Vers la Saint-Jean de l'année suivante, l'on crépit les murs et l'on plafonna les chambres pour qu'elles fussent plus chaudes. Jeanne fit mettre une petite couche de plâtre à l'intérieur. Elle avait eu pendant l'hiver un garçon à qui son parrain, maître Tixier, avait donné le nom de Sylvain, et elle sentait qu'il était temps de quitter le Grand-Bail. Quoique Étienne Durand, qui gouvernait à peu près tout dans la maison, fût toujours bon pour elle et pour son mari, il aurait fini par s'ennuyer de leurs enfants. Elle se mettait souvent à la porte pour regarder sa maison. Louise lui disait:
«Hein! comme tu voudrais y être déjà!
--C'est vrai, ma Louise. Je vous aime pourtant de toutes mes forces, et j'ai bien lieu de vous aimer; mais, vois-tu, c'est plus fort que moi: quand je pense que nous serons dans une maison à nous, il me semble que mon coeur éclate au dedans de moi. C'est si bon de se sentir chez soi et de se dire qu'on est à l'abri pour le reste de ses jours!

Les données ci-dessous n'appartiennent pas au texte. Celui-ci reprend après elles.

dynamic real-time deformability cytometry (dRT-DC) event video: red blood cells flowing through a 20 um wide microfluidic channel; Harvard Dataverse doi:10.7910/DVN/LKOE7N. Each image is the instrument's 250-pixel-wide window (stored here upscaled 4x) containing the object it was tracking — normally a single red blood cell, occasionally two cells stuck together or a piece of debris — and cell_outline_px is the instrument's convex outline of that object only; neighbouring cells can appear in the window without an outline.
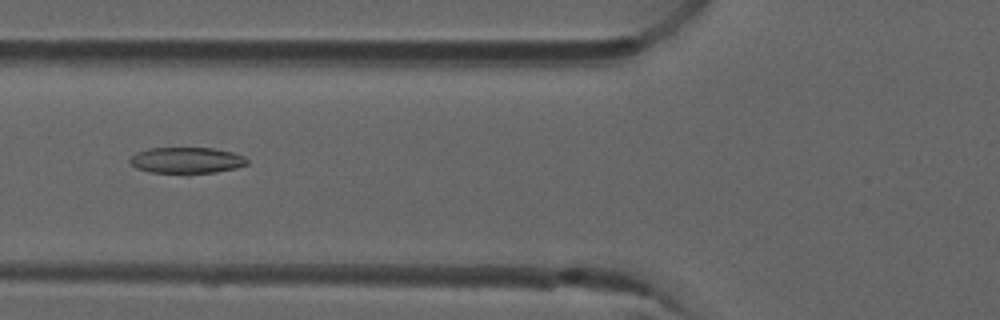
{"species": "common noctule bat (a hibernating species)", "species_latin": "Nyctalus noctula", "temperature_condition": "room temperature", "stored_images_in_passage": 52, "camera_frame_rate_fps": 3000, "um_per_image_px": 0.085, "animal": {"sex": "male", "forearm_length_mm": 52.5}, "frame": {"image": 1, "passage_image": 20, "time_ms": 6.333, "image_size_px": [1000, 320], "cell_outline_px": [[248, 164], [236, 168], [216, 172], [188, 176], [184, 176], [152, 172], [136, 168], [128, 160], [136, 152], [148, 148], [212, 148], [232, 152], [244, 156], [248, 160]], "centroid_in_image_um": [15.86, 13.67], "position_along_channel_um": 109.9, "area_um2": 18.55}}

--Et des meubles, petite Jeanne! sais-tu que ton pauvre lit et l'armoire de la mère Nannette ne feront pas grande figure dans ces chambres si blanches?
--C'est bien là mon souci: je n'ose pas en parler à grand Louis: les hommes ne comprennent pas combien une ménagère est contente d'avoir un joli mobilier; il a dépensé tant d'argent pour cette bâtisse, qu'il ne serait peut-être pas raisonnable de penser à autre chose. Pourtant, comme ton père lui en a avancé, nous avons bien encore de quoi acheter une armoire et un lit.
--Eh bien! moi, je lui en parlerai à souper, sois tranquille.»